Monday, May 17, 2010

The Kung Fu Kid


Forget all this talk about oil spills, supreme court nominations, volcanos and the ongoing war in Afghanistan. I just learned that Hollywood is putting out a reboot of The Karate Kid franchise (can't believe it's actually a franchise) starring Jackie Chan and Jaden Smith.

WHAT. THE. EFF.

The plot summary (yes, I actually read it) is almost identical to the original, except for a few things. The Karate Kid doesn't learn karate, he learns Kung Fu.

WHAT. THE. EFF.

Instead of Southern California, the setting is China and Jaden Smith's character, the supposed KARATE KID, learns Kung Fu to beat up all those Chinese bullies. If I were a Japanese martial artist I would be pissed. Apparently, nobody of Japanese descent works in Hollywood. After all, as far as history is concerned, the Japanese and Chinese are practically arch-enemies. To confuse their versions of martial arts must be offensive to the people who actually practice them, but I digress. Mr Miagi would turn over in his grave if he ever saw this come to fruition.

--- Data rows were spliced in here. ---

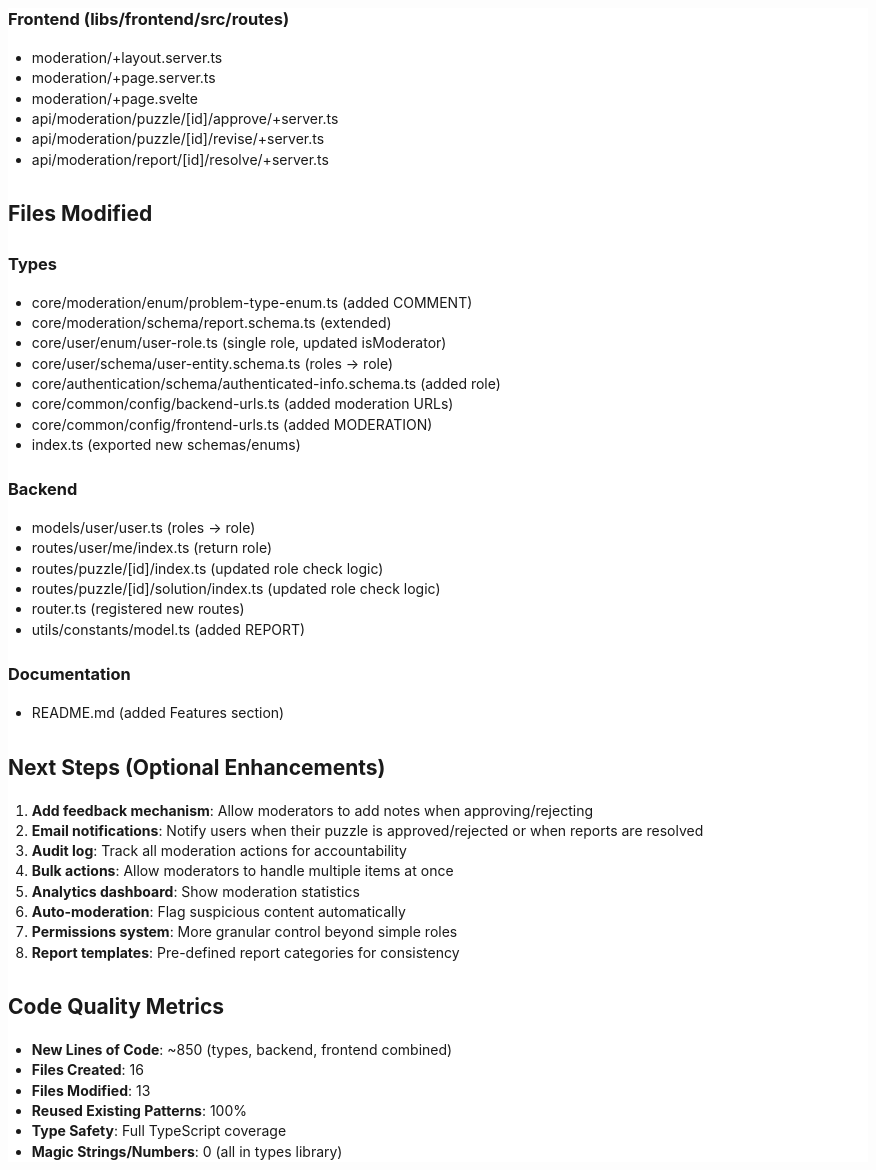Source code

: ### Frontend (libs/frontend/src/routes)
- moderation/+layout.server.ts
- moderation/+page.server.ts
- moderation/+page.svelte
- api/moderation/puzzle/[id]/approve/+server.ts
- api/moderation/puzzle/[id]/revise/+server.ts
- api/moderation/report/[id]/resolve/+server.ts

## Files Modified

### Types
- core/moderation/enum/problem-type-enum.ts (added COMMENT)
- core/moderation/schema/report.schema.ts (extended)
- core/user/enum/user-role.ts (single role, updated isModerator)
- core/user/schema/user-entity.schema.ts (roles → role)
- core/authentication/schema/authenticated-info.schema.ts (added role)
- core/common/config/backend-urls.ts (added moderation URLs)
- core/common/config/frontend-urls.ts (added MODERATION)
- index.ts (exported new schemas/enums)

### Backend
- models/user/user.ts (roles → role)
- routes/user/me/index.ts (return role)
- routes/puzzle/[id]/index.ts (updated role check logic)
- routes/puzzle/[id]/solution/index.ts (updated role check logic)
- router.ts (registered new routes)
- utils/constants/model.ts (added REPORT)

### Documentation
- README.md (added Features section)

## Next Steps (Optional Enhancements)

1. **Add feedback mechanism**: Allow moderators to add notes when approving/rejecting
2. **Email notifications**: Notify users when their puzzle is approved/rejected or when reports are resolved
3. **Audit log**: Track all moderation actions for accountability
4. **Bulk actions**: Allow moderators to handle multiple items at once
5. **Analytics dashboard**: Show moderation statistics
6. **Auto-moderation**: Flag suspicious content automatically
7. **Permissions system**: More granular control beyond simple roles
8. **Report templates**: Pre-defined report categories for consistency

## Code Quality Metrics

- **New Lines of Code**: ~850 (types, backend, frontend combined)
- **Files Created**: 16
- **Files Modified**: 13
- **Reused Existing Patterns**: 100%
- **Type Safety**: Full TypeScript coverage
- **Magic Strings/Numbers**: 0 (all in types library)
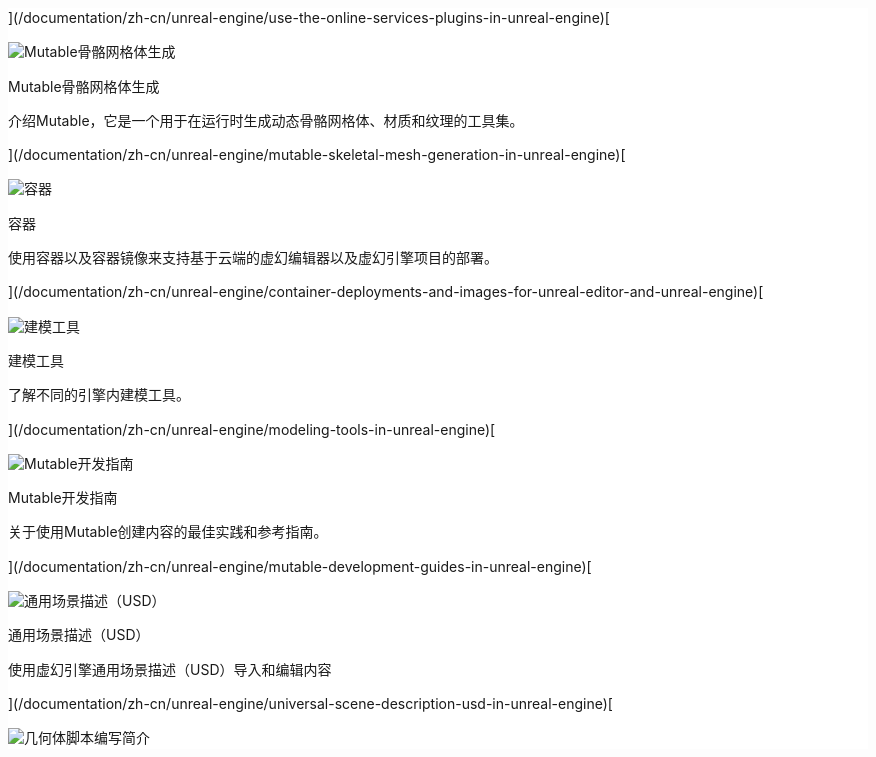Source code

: 



](/documentation/zh-cn/unreal-engine/use-the-online-services-plugins-in-unreal-engine)[

![Mutable骨骼网格体生成](https://d1iv7db44yhgxn.cloudfront.net/documentation/images/200a48dc-0c71-4a70-bee0-b2b44232658a/topic-image.png)

Mutable骨骼网格体生成

介绍Mutable，它是一个用于在运行时生成动态骨骼网格体、材质和纹理的工具集。





](/documentation/zh-cn/unreal-engine/mutable-skeletal-mesh-generation-in-unreal-engine)[

![容器](https://d1iv7db44yhgxn.cloudfront.net/documentation/images/e134140c-2e4a-41bd-91f6-1bf41b18ae53/placeholder_topic.png)

容器

使用容器以及容器镜像来支持基于云端的虚幻编辑器以及虚幻引擎项目的部署。





](/documentation/zh-cn/unreal-engine/container-deployments-and-images-for-unreal-editor-and-unreal-engine)[

![建模工具](https://d1iv7db44yhgxn.cloudfront.net/documentation/images/152a0302-28b3-46e6-91d6-98c2ff1dde1b/topic-image.png)

建模工具

了解不同的引擎内建模工具。





](/documentation/zh-cn/unreal-engine/modeling-tools-in-unreal-engine)[

![Mutable开发指南](https://d1iv7db44yhgxn.cloudfront.net/documentation/images/ace8ec4e-6fb5-4300-aa7c-fffab825d7a4/topic-image.png)

Mutable开发指南

关于使用Mutable创建内容的最佳实践和参考指南。





](/documentation/zh-cn/unreal-engine/mutable-development-guides-in-unreal-engine)[

![通用场景描述（USD）](https://d1iv7db44yhgxn.cloudfront.net/documentation/images/945a2d9e-1918-4314-a739-4535420169d3/5-0-usd-landing-page-topic.png)

通用场景描述（USD）

使用虚幻引擎通用场景描述（USD）导入和编辑内容





](/documentation/zh-cn/unreal-engine/universal-scene-description-usd-in-unreal-engine)[

![几何体脚本编写简介](https://d1iv7db44yhgxn.cloudfront.net/documentation/images/2347962d-283c-469d-be3f-b2aa62ad1657/topic-image.png)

Maybe it's one of those secretly symbolic movies that can be better appreciated under the severe influence of psychotropic drugs. As this is one of those "I learn martial arts to fight the bully" movies, maybe the Kung Fu kid symbolizes modern America's attempt to regain its military and technological power by beating up that new pesky bully, China. Learning Kung Fu, in this sense, is military espionage and once the Kung Fu Kid makes his discovery he sabotages China's plans for world domination. He eventually returns to the lower 48 so we may continue our hegemony over the world. Oh, what a perfect world it would be again.

I think I'm gonna have to pull a Crane Kick on Hollywood's ass.